The people running the James A. Haley VA Medical Center have finally overplayed their hand. The U.S. House Veterans Affairs Committee is investigating why Haley installed a videocamera disguised as a smoke detector in the room of a brain-damaged veteran, and why hospital officials gave conflicting accounts of how the snooping took place. This effort to hold Haley responsible is long overdue.
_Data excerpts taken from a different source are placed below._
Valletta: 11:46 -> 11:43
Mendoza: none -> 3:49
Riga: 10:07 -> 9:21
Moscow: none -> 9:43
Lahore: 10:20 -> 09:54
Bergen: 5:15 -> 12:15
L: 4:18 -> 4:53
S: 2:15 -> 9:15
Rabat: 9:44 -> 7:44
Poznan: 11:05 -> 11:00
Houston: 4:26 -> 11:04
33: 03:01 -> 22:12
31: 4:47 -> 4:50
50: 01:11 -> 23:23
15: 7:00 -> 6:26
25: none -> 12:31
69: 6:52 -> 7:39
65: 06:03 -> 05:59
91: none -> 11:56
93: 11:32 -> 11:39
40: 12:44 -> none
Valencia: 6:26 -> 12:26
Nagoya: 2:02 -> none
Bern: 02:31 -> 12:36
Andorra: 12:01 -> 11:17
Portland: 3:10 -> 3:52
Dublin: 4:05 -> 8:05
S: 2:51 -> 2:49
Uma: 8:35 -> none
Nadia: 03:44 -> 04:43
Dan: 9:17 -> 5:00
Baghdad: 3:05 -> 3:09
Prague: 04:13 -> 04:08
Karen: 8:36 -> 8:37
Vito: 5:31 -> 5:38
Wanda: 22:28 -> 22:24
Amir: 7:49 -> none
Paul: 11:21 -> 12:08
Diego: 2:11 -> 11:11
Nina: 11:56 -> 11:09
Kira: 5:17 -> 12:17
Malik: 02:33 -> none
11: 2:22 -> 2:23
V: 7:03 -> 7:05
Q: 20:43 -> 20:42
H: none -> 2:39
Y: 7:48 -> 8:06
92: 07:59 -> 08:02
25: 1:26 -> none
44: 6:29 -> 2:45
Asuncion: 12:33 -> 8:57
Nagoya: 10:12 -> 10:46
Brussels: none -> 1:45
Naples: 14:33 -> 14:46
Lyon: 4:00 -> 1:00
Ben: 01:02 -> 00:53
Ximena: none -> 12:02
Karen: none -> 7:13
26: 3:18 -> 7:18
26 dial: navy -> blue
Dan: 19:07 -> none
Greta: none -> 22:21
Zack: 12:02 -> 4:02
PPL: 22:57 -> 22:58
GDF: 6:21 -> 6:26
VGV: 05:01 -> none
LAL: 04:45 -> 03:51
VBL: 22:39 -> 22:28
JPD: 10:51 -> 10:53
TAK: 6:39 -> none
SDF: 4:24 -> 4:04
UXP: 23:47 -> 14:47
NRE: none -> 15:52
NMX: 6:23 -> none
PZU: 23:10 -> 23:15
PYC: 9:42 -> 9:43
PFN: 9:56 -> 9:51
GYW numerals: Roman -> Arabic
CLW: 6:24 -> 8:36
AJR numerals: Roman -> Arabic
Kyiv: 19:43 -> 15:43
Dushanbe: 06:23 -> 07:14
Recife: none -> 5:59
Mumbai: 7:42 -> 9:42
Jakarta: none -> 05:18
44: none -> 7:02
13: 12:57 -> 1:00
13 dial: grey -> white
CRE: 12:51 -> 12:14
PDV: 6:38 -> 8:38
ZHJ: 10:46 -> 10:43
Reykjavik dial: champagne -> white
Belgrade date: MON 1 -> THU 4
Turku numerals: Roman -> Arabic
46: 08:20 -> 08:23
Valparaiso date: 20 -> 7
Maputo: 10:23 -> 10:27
Rep. Jeff Miller, R-Pensacola, said he was outraged by a Tampa Bay Times report that Haley installed a camera disguised as a smoke detector in 80-year-old Joseph Carnegie's hospital room. Miller, who chairs the Veterans Affairs Committee, said the move violated the "sacred trust" that patients and their families deserve at the nation's veterans hospitals. He also singled out the Veterans Affairs Department for its lack of candor and sense of responsibility. These are familiar problems within the VA — and notably at Haley — that Miller's panel needs to explore. Sen. Bill Nelson followed suit this week in calling for a probe by the VA's inspector general.
The hospital has offered so many conflicting stories it has no credibility. It falls to Miller and Nelson to get some answers. Why did Haley install the camera in the first place, and under what authority? If the procedure was legitimate, why use a camera disguised as a smoke detector? Does Haley use any other devices to violate patient privacy? Where is the tape of Carnegie? Was anyone disciplined?
Hospital director Kathleen Fogarty is responsible for this culture and should answer for the indifference to public concerns.
Congress should also look beyond this event. Haley has been less than forthcoming about its finances and the availability of services. Veterans and their families deserve better.